Vingt ans après, quand on connait le peu de poissons qui vivent encore dans nos eaux, on imagine facilement que ce vote, s'il avait été validé par les services de l'état, aurait anéanti à jamais les quelques ombres qui survivent dans nos rivières.

Je vous laisse découvrir ou redécouvrir un article paru dans la presse halieutique de l'époque sur le sujet.

Merci Jean-Louis pour cette archive ! Très heureux de constater que les choses ont bien changé depuis toutes ces années où, il faut bien le dire, je me sentais bien seul. Il reste encore aujourd'hui des AAPPMA qui sont dans le déni vis à vis de la réalité, mais globalement, quelle amélioration !

Norbert Morillas, qui est à l'origine de cet arrêté de protection de l'ombre, en serait certainement très heureux. Comme il l'était de m'avoir en soutien à chacun de ses exposés pour défendre ce poisson. Le seul soutien.

Si la réouverture de l'ombre n'a jamais eu lieu, c'est finalement dû à un concours de circonstances. La volonté était là, mais d'après les services de l'état, ouvrir l'ombre voulait aussi dire que l'impact des grands cormorans n'était plus aussi flagrant et que les tirs octroyés tous les ans pour ces oiseaux pouvaient être suspendus. Les présidents majoritaires, à contre cœur, ont choisi de pouvoir continuer à tirer les oiseaux piscivores plutôt que de manger les derniers ombres...Juste incroyable. Les derniers ombres jurassiens ont été sauvés par les cormorans...du moins dans les textes !

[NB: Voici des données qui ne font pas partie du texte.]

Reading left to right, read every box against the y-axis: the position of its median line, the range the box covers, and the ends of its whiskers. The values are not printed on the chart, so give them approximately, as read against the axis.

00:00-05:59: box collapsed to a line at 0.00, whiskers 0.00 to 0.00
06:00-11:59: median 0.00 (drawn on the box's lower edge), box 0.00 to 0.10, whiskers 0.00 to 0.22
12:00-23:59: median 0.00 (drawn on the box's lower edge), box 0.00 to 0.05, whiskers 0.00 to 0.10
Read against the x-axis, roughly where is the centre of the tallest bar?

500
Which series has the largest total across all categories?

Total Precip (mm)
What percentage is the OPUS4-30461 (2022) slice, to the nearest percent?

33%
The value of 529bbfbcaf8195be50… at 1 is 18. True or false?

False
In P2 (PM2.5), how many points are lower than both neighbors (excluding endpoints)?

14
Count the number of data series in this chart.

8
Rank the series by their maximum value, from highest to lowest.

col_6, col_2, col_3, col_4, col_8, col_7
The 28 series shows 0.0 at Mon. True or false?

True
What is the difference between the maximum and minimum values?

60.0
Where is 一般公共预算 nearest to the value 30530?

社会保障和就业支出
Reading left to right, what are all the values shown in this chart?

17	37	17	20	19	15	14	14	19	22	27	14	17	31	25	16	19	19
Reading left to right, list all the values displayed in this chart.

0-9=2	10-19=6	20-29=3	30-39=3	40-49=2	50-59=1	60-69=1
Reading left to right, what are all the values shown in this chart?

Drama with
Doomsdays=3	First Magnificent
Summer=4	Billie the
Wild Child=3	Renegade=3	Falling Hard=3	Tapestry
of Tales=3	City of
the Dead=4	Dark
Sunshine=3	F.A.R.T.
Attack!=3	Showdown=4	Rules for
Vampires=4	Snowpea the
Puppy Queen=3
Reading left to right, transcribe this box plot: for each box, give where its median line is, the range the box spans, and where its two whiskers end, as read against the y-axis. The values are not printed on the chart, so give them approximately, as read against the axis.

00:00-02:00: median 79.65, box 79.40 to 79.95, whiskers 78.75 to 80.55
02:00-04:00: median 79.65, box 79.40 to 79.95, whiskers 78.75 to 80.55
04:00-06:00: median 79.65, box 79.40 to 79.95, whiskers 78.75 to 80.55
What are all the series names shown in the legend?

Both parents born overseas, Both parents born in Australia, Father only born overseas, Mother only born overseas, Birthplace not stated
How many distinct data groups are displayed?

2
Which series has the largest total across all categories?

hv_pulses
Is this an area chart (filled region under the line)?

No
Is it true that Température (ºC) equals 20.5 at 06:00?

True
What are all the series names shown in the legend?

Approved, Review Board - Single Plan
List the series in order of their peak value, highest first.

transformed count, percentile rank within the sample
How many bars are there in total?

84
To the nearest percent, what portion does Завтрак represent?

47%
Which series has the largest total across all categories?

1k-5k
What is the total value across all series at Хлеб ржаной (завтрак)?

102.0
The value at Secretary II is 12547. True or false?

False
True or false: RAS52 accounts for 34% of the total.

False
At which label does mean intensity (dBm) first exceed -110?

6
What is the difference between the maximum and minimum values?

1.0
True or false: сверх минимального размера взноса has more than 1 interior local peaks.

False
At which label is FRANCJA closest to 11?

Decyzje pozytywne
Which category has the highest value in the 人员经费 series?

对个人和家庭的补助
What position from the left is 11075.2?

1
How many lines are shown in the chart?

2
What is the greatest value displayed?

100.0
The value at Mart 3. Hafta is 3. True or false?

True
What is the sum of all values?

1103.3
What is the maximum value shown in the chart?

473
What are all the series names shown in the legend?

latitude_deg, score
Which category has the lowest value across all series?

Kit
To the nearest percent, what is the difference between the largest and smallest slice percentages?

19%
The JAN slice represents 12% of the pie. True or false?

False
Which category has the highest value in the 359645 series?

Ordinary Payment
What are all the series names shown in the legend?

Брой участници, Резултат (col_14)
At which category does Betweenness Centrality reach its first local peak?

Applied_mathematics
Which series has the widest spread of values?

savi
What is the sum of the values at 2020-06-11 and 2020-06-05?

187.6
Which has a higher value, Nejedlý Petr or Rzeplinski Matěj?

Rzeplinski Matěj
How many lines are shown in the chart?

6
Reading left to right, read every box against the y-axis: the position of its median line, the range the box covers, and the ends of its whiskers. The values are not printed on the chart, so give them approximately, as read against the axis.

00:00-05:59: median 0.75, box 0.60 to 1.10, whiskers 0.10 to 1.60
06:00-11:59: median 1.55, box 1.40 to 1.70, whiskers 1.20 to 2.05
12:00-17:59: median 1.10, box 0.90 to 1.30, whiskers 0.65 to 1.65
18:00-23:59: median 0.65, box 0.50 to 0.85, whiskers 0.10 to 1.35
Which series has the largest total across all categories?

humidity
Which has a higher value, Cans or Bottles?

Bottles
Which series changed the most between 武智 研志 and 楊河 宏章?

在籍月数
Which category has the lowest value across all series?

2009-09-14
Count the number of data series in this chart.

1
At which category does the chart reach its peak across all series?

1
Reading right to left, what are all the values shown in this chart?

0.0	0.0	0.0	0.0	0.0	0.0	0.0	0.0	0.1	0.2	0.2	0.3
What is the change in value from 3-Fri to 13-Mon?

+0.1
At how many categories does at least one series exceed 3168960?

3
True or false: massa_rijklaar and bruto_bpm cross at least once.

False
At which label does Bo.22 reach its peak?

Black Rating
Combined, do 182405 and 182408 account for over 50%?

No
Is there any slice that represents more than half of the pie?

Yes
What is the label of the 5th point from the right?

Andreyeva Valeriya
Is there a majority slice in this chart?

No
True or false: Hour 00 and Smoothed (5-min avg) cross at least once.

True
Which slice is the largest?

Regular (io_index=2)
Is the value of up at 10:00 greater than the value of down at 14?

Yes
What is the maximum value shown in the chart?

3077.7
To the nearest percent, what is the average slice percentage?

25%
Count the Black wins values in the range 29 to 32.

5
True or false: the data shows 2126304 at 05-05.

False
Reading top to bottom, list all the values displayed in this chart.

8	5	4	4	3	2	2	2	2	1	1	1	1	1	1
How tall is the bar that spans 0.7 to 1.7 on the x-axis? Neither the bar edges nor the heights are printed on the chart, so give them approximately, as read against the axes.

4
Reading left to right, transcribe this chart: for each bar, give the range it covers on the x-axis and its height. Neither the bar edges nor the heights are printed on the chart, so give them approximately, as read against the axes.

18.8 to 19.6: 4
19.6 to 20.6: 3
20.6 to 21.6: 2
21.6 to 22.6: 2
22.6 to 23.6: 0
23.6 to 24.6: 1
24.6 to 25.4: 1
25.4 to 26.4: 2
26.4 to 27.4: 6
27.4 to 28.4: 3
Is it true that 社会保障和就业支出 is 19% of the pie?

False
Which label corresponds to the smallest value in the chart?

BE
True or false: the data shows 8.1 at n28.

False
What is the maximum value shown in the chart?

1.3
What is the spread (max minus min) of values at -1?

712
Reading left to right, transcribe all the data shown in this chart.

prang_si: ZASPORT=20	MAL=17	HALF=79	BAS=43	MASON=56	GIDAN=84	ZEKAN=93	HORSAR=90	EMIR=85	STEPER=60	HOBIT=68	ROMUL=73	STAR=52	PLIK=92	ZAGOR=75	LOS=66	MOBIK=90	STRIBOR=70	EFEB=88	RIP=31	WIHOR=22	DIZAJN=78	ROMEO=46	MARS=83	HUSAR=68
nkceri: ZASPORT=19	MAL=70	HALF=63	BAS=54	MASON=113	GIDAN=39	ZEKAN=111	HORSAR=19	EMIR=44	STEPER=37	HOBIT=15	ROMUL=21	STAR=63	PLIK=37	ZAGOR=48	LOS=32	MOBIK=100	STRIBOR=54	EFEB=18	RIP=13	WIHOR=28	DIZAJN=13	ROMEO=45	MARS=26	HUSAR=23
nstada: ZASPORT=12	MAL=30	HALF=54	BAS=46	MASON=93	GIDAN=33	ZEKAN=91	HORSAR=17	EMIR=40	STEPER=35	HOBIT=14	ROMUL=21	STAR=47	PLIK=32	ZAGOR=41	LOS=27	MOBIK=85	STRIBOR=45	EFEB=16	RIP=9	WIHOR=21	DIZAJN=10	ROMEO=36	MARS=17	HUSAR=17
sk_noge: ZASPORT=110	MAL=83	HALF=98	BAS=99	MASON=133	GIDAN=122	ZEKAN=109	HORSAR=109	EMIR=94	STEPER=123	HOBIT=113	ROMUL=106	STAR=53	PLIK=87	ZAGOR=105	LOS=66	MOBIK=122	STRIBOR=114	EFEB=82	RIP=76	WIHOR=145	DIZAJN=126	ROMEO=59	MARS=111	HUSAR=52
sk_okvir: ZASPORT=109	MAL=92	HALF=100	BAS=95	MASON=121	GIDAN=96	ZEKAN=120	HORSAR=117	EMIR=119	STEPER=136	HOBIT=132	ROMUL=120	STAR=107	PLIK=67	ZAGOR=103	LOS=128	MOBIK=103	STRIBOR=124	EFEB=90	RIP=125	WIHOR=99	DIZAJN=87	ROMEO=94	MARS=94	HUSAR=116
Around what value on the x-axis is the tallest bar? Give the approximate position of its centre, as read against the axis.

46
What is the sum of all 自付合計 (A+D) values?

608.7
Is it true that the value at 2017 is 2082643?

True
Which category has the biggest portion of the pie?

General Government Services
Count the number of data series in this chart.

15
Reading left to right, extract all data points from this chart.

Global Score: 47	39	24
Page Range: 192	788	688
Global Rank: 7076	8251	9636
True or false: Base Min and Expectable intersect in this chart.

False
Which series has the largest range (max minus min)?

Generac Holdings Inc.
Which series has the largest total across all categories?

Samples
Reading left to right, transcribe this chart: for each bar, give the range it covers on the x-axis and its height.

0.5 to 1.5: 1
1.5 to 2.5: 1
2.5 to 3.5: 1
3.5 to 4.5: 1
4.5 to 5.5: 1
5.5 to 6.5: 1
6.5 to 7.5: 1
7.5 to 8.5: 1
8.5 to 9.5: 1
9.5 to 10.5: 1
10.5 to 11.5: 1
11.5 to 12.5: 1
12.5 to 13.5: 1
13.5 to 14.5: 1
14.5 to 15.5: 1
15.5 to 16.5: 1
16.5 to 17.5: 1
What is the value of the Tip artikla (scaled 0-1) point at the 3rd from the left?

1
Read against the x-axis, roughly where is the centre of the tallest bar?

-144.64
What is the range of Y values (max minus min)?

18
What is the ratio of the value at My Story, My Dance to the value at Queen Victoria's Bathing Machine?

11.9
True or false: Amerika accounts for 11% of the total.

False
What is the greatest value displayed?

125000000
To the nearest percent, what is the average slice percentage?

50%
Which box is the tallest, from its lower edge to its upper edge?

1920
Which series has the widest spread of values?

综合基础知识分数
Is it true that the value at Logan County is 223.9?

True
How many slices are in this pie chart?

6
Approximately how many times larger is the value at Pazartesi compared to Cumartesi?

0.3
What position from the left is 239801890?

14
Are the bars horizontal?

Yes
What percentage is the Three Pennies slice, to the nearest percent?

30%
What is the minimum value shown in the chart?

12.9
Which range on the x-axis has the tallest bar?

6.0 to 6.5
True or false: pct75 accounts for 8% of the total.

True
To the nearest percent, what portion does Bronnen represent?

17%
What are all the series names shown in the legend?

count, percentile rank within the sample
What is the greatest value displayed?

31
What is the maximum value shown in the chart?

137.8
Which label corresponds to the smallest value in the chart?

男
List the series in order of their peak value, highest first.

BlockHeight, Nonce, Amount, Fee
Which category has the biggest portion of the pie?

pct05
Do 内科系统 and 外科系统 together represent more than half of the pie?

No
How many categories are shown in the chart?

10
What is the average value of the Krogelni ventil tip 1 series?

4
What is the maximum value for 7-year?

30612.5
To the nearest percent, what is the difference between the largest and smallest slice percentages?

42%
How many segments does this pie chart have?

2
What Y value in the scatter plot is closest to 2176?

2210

Oui, car dans la vraie vie, les quelques noyaux de populations qui vivent ici et là, ne peuvent se développer en autre, à cause de la prédation des grands cormorans doublée depuis quelques années par celle des harles bièvres. Nous avons d'ailleurs le plaisir et l'honneur de vous annoncer notre première nichée sur notre linéaire cette année. Quelle joie ! Une maman harle avec 8 petits qui vont se délecter des 3 ou 4 ombres qu'il reste dans le coin et certainement de quelques truites sauvages au passage...Cette situation devient absurde puisque l'espèce protégée (allochtone) se porte mieux que l'espèce (autochtone) dont elle se nourrit !!! Y'a pas un lézard là ?? Alors c'est bien beau de faire des études et autres comptages depuis 1997, mais il ne faut pas avoir fait de grandes études pour comprendre ce que l'on voit !

Qu'on ne me fasse pas dire ce que je n'ai pas écrit, je ne pointe pas ces deux oiseaux piscivores comme premiers responsables du déclin des ombres jurassiens à la fin des années 90, mais par contre, ils sont pour moi, aujourd'hui, le premier obstacle à leur recolonisation. L'ombre est le premier touché par cette prédation. La truite se cache, lui reste en pleine eau. Il est confronté tous les jours à cette nouvelle prédation dans l'efficacité est tout simplement redoutable. Sans y être préparé. Sans avoir les armes pour se défendre. C'est dans le contexte actuel, impossible pour ce poisson de faire grandir ses rangs.

Alors laissons faire, et le vote de 2001 sera exaucé. Les derniers ombres jurassiens disparaitront et tout espoir de les voir de nouveau plus nombreux sera anéanti.